Otra característica interesante es que las casas se construían sobre laderas de colinas para aprovechar la pendiente. Se buscaba proteger la casa del viento y que el sol siempre diera en ella, por lo que la entrada siempre se orientaba hacia el sur. Los muros siempre eran anchos para que proporcionasen estabilidad a la vivienda. Y los materiales usados eran los que había en el entorno, como piedra, arena o arcilla.

BIOCLIMÁTICA

Los muros gruesos y las ventanas pequeñas sirven para aislar la temperatura del exterior. Para que el interior mantenga una temperatura fresca durante el verano y el calor en el invierno, adaptándose la casa a la climatología de cada ciclo. La ausencia de acristalamiento en las fincas originales garantizaba la ventilación necesaria para la transpiración de muros y tejados.
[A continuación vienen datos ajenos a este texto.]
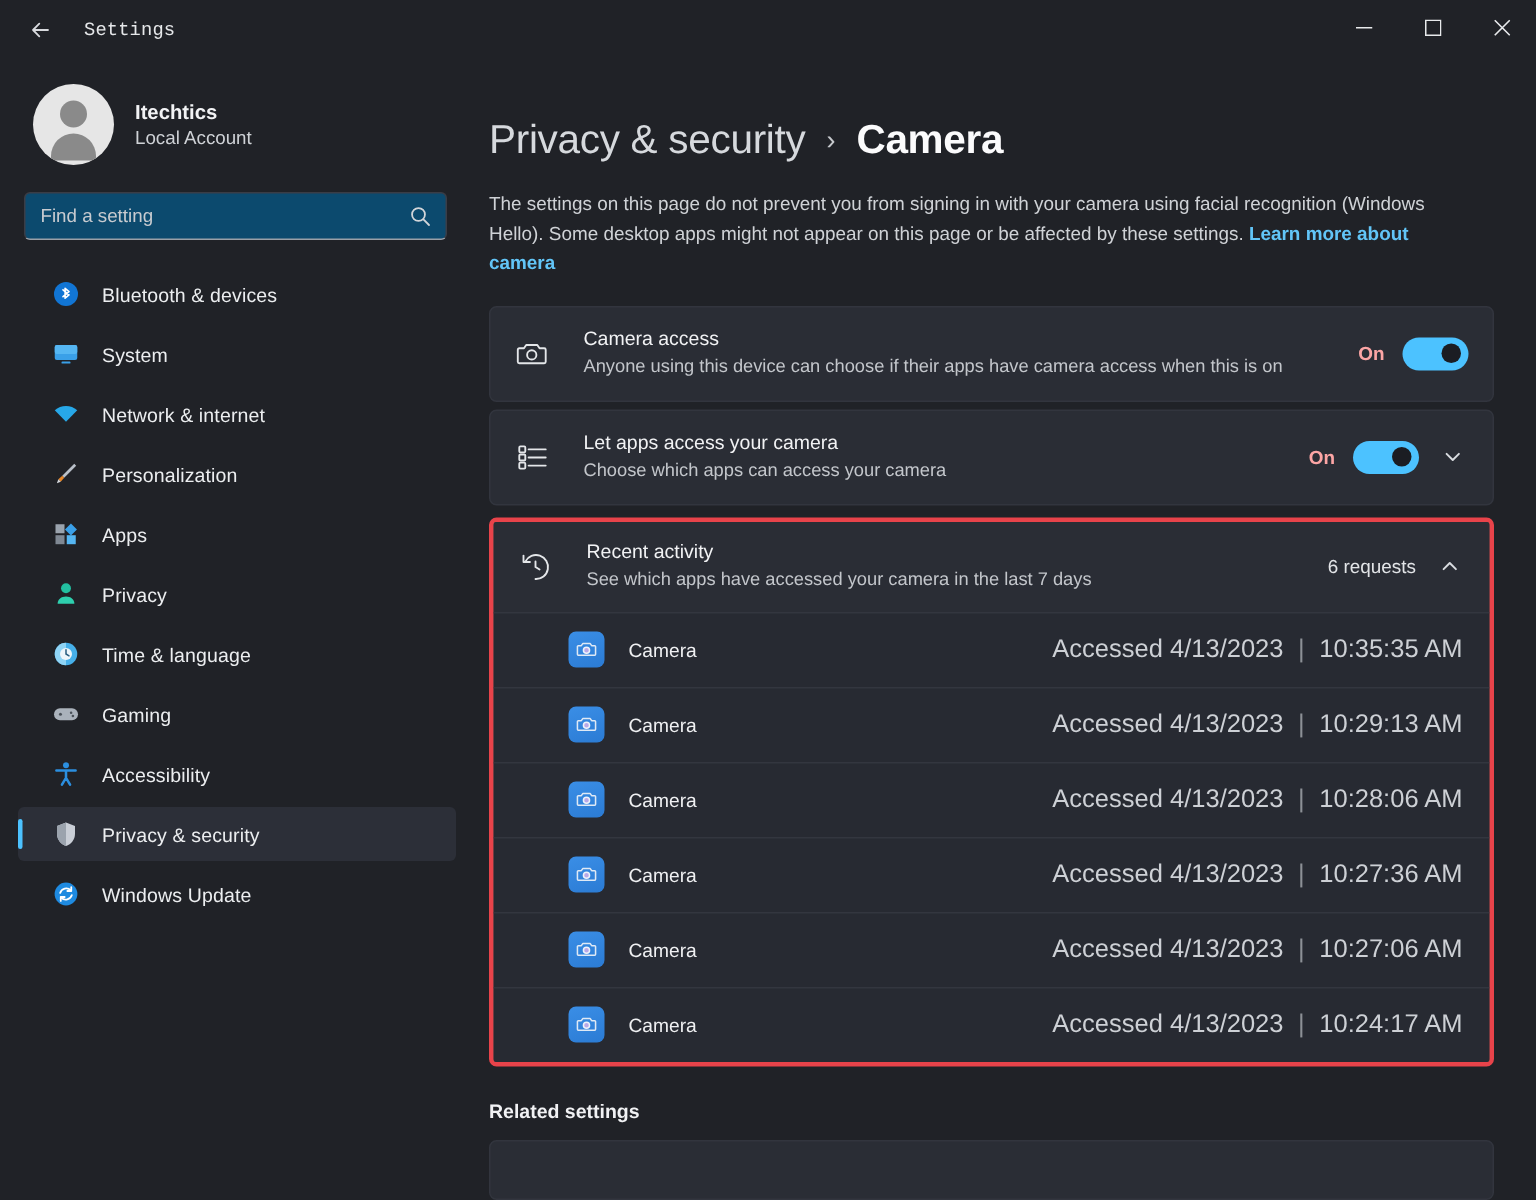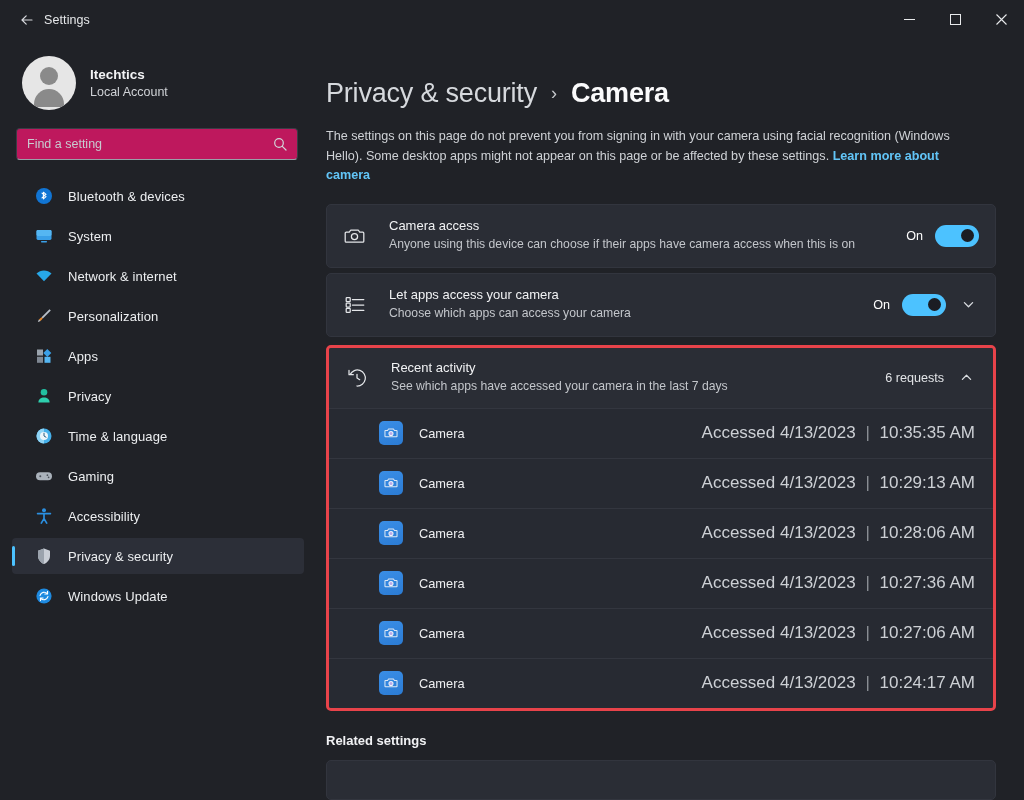"Settings" .title-text { font-family: none -> Liberation Mono, monospace; margin-left: none -> 12px }
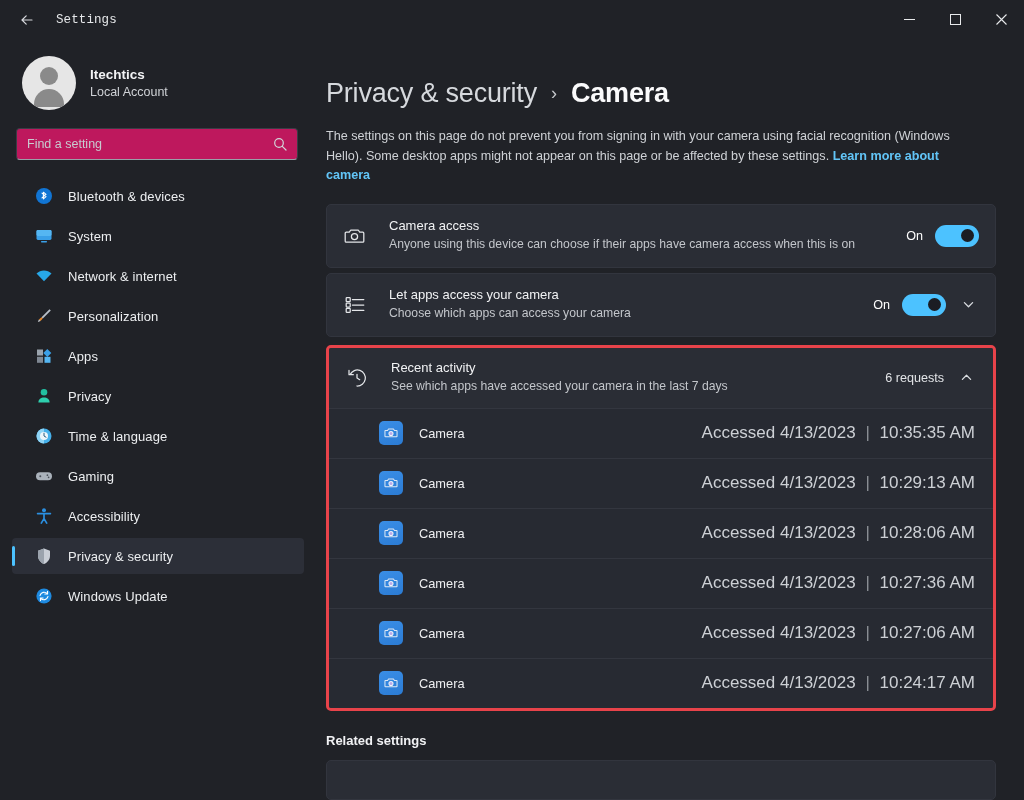"Find a setting" .search-wrap { background: #be185d -> #0c4a6e }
Las fachadas orientadas al sur captan en su totalidad los rayos del sol en invierno y una mayor sombra en verano, al mismo tiempo que evita los vientos invernales del norte y permite la entrada de los vientos frescos del verano. Incluso el color blanco de las paredes tenía su función, al reflejar la luz del sol y evitar el recalentamiento del edificio en verano.

BLANCO Y AZUL

La tonalidad blanca, muy característica del estilo minimalista, está relacionada con la pureza y con la calma. En su construcción transmite sensación de limpieza y pulcritud. En el estilo ibicenco el blanco es el protagonista de las paredes, tanto en exterior como en interior, así como del mobiliario. A menudo la claridad de esta tonalidad se interrumpe con matices en azul añil o turquesa, muy comunes en puertas y contraventanas de madera.